Life Management should be system focused, not technology focused. Let me explain.
I had a friend in high school who could never accept his limitations. In fact, anytime we played a game, and he failed to score, he’d make the claim that ‘he was the perfect athlete, just his equipment was bad.’ Of course, no one believed that if he had the most advanced running shoes, he would have broken world records.
Myth: Technology is a Magic Bullet.
No, I am not a Luddite. Technology is powerful, wonderful, and amazing! I am the first to admit that I am thankful for my high-speed internet access and my smart phone; yet, technology cannot replace fundamental principles by itself.
I think most people would laugh at the low-tech claim that merely having access to pens, folders, and legal pads would result in one becoming organized; yet, many have embraced what I call the gadget fallacy. This is a belief that some electronic tool, such as a tablet or a software package will solve all their organization problems. When I managed a PC Support department at the turn of the century, I assisted with the procurement of over 450 different PDA devices for the firm; yet, few of individuals who received these suddenly transformed, even after uploading their contacts and calendars. I’d estimate 50% of the associates who purchased these devices stopped using them on a regular basis after several months.
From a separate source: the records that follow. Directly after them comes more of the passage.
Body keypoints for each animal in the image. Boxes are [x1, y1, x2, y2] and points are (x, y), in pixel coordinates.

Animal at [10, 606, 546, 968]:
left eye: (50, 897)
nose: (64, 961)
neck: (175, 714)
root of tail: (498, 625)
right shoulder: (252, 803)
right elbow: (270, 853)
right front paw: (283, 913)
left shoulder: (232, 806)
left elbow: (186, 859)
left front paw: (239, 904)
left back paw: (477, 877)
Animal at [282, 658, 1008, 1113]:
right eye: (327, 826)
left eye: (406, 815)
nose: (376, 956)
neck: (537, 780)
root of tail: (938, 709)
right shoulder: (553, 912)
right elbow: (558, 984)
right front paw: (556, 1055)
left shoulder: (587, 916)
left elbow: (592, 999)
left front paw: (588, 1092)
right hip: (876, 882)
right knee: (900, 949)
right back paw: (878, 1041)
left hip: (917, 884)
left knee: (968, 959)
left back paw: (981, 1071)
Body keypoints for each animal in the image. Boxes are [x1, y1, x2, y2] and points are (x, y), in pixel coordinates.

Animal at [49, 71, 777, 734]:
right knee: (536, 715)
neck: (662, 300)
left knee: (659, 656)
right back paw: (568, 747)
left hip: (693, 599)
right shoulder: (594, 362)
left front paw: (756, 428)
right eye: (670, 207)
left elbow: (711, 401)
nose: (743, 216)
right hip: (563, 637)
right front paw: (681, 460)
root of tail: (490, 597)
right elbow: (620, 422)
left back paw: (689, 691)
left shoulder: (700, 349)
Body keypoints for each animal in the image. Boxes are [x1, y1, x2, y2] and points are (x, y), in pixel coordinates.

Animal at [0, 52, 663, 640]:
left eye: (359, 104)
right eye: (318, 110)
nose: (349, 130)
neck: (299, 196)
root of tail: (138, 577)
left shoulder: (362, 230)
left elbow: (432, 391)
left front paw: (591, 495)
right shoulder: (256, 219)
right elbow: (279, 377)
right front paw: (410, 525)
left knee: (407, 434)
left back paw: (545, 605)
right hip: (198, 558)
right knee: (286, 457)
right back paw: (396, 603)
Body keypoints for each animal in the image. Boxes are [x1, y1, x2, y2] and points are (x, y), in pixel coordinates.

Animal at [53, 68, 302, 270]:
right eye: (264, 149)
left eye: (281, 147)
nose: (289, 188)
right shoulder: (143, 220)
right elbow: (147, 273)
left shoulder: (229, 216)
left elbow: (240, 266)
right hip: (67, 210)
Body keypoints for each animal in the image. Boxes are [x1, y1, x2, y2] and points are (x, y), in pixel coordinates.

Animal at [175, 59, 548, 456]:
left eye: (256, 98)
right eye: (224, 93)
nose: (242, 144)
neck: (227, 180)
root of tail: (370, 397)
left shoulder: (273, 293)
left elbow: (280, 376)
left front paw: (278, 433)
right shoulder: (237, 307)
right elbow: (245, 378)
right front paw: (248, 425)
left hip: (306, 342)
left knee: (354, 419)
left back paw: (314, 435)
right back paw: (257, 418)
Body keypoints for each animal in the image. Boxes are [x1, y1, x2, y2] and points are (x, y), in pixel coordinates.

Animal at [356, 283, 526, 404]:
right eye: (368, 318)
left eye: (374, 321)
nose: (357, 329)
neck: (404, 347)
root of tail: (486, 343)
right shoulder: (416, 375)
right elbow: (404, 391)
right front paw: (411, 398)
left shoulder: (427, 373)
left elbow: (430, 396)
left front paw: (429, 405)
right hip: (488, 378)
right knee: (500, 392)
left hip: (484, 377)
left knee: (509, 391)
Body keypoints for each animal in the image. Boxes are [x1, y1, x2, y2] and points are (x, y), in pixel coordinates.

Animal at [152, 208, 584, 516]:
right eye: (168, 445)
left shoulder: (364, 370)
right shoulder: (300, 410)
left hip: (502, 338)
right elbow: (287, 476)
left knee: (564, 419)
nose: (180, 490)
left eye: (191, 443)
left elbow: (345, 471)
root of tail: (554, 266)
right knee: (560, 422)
Of course, the technology has continued to get better and better. When you think about what a Smart Phone can do now, it is possible to see it as a very advanced version of paper (perhaps, paper 3.0?). As a tool, if properly used, it can be extremely effective.
Alone technology is not enough. Yet, if integrated into a wider system, one that tackles inputs from both the analog and digital worlds, such tools can greatly enhance the overall process of Life Management.